Policy Update: GRPO uses these rewards to update the model, favoring trajectories that lead to higher scores. A KL divergence constraint ensures updates remain close to the original model, preserving general knowledge.

Crucially, the reward is computed automatically—no human in the loop. This makes the approach scalable, consistent, and ideal for domains where expert labeling is costly.

Proven Performance Gains

Visual-RFT demonstrates remarkable improvements across multiple benchmarks:

+24.3% accuracy over SFT in one-shot fine-grained image classification (e.g., distinguishing aircraft models with only ~100 samples).
+21.9 mAP on COCO two-shot object detection.
+15.4 mAP on LVIS few-shot detection.

These results highlight Visual-RFT’s ability to extract maximum utility from minimal data—making it especially valuable for low-resource or rapidly evolving visual domains.

Getting Started: Practical Integration

Visual-RFT is designed for ease of adoption:

Base Models

Currently supports Qwen2-VL and Qwen2.5-VL (2B and 7B variants).

Data Format

You can use either:

HuggingFace Datasets (pre-built for COCO, LVIS, Flowers, Cars, etc.)
Custom JSON files with fields: image, problem, and solution

The project includes scripts to build your own dataset from scratch (dataset/build_dataset.ipynb).

Training

Training is lightweight:

For datasets with ~100–1,000 samples, 200 optimization steps are often sufficient.
Use the provided grpo.py script with GRPO configuration.
Multi-GPU support via torchrun and DeepSpeed (ZeRO-3).
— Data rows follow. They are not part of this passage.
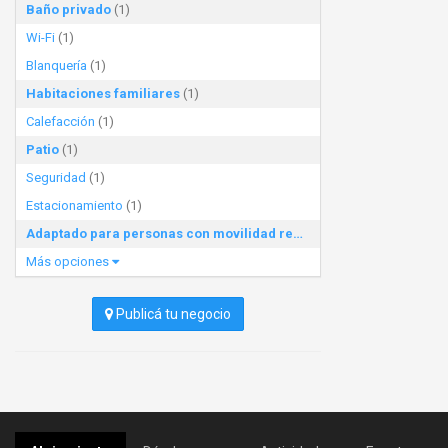
Baño privado
(1)
Wi-Fi
(1)
Blanquería
(1)
Habitaciones familiares
(1)
Calefacción
(1)
Patio
(1)
Seguridad
(1)
Estacionamiento
(1)
Adaptado para personas con movilidad reducida
(1)
Más opciones
Publicá tu negocio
Memory Tips: If you hit OOM errors:

Reduce --num_generations (default: 8 → try 4)
Enable --gradient_checkpointing
Use zero3_offload.json for CPU offloading
Lower image resolution via --max_pixels

Evaluation

Built-in evaluation suites for:

COCO and LVIS object detection
Fine-grained classification (Flowers, Aircraft, Cars, Pets)
Reasoning grounding (e.g., LISA dataset)

Each evaluation script outputs standard metrics (mAP, accuracy) and supports multi-GPU inference.
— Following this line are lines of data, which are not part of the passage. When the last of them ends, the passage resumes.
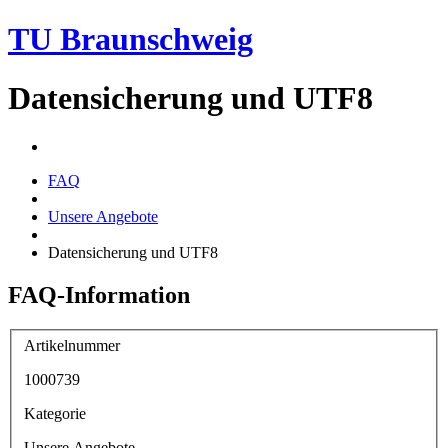
TU Braunschweig
Datensicherung und UTF8
FAQ
Unsere Angebote
Datensicherung und UTF8
FAQ-Information
Artikelnummer
1000739
Kategorie
Unsere Angebote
When to Use (and Not Use) Visual-RFT

✅ Ideal For:

Few-shot or one-shot visual tasks with limited labeled data
Structured output tasks where correctness is objectively measurable (e.g., bounding boxes, class labels)
Domain adaptation where collecting new labels is expensive
Projects requiring transparent, reward-driven learning without human feedback

⚠️ Limitations to Consider:

Base model dependency: Only Qwen2-VL variants are officially supported.
Reward design requirement: Your task must have a clear, automated metric (e.g., IoU, exact match). Tasks without verifiable outputs (e.g., subjective image captioning) aren’t suitable.
Hardware needs: Training and evaluation benefit from multi-GPU setups (≥2 GPUs recommended).
License: Code and data are for non-commercial research only (CC BY-NC 4.0).

Summary

Visual-RFT redefines how we fine-tune vision-language models under data scarcity. By replacing manual labels with automated, task-specific rewards and leveraging stable policy optimization, it unlocks strong performance in few-shot detection, grounding, and classification—areas where traditional methods falter. With full code, data, and evaluation tooling open-sourced, it’s ready for integration into research pipelines tackling real-world visual reasoning challenges. If your project operates in a low-data, high-stakes visual domain, Visual-RFT is a powerful tool worth exploring.